→ **What the exercise asks**:
Record by record, write out the listing word for word while omitting pictures.
========
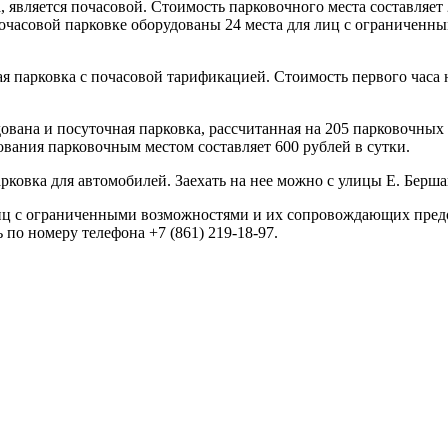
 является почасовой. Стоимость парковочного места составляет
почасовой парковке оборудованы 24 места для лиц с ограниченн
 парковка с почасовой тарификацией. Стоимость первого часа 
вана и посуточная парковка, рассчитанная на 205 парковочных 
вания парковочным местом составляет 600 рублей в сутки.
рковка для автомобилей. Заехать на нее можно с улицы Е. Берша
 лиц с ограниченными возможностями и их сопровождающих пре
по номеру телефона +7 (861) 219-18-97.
========
→ **Written response**:
 является почасовой. Стоимость парковочного места составляет
почасовой парковке оборудованы 24 места для лиц с ограниченн
 парковка с почасовой тарификацией. Стоимость первого часа 
вана и посуточная парковка, рассчитанная на 205 парковочных 
вания парковочным местом составляет 600 рублей в сутки.
рковка для автомобилей. Заехать на нее можно с улицы Е. Берша
 лиц с ограниченными возможностями и их сопровождающих пре
по номеру телефона +7 (861) 219-18-97.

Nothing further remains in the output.